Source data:
.....

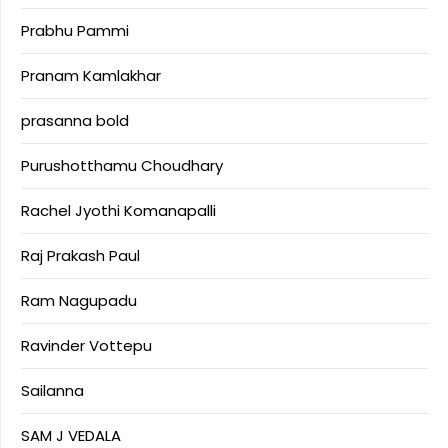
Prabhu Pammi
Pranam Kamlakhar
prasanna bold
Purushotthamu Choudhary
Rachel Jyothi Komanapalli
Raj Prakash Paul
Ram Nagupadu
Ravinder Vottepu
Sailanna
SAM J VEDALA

.....

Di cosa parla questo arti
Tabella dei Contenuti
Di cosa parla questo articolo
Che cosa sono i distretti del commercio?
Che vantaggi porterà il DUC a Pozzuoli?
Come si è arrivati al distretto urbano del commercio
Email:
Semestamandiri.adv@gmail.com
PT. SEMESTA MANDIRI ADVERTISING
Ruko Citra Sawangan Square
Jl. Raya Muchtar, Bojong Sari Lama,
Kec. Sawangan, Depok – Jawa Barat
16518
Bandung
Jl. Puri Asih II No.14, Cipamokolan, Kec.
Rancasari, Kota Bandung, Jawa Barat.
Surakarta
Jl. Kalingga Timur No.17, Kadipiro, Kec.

.....

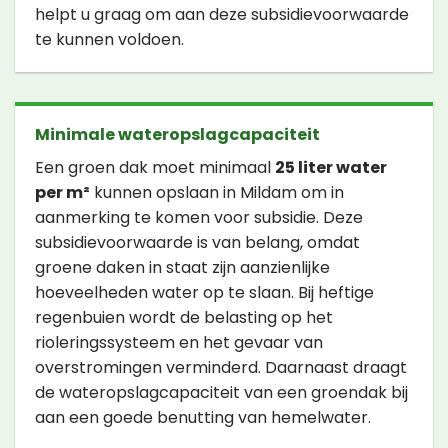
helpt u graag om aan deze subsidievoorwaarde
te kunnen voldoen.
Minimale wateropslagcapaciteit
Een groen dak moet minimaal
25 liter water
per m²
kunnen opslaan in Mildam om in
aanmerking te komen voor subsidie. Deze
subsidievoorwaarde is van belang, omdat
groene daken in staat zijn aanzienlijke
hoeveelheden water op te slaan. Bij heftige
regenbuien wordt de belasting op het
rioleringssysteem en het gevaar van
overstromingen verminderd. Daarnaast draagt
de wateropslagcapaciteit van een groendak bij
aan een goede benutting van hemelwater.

.....

Gather every line in the entries above that contains the string "Jawa" and copy each one out. Case counts.

| RESULT BELOW |
Kec. Sawangan, Depok – Jawa Barat
Rancasari, Kota Bandung, Jawa Barat.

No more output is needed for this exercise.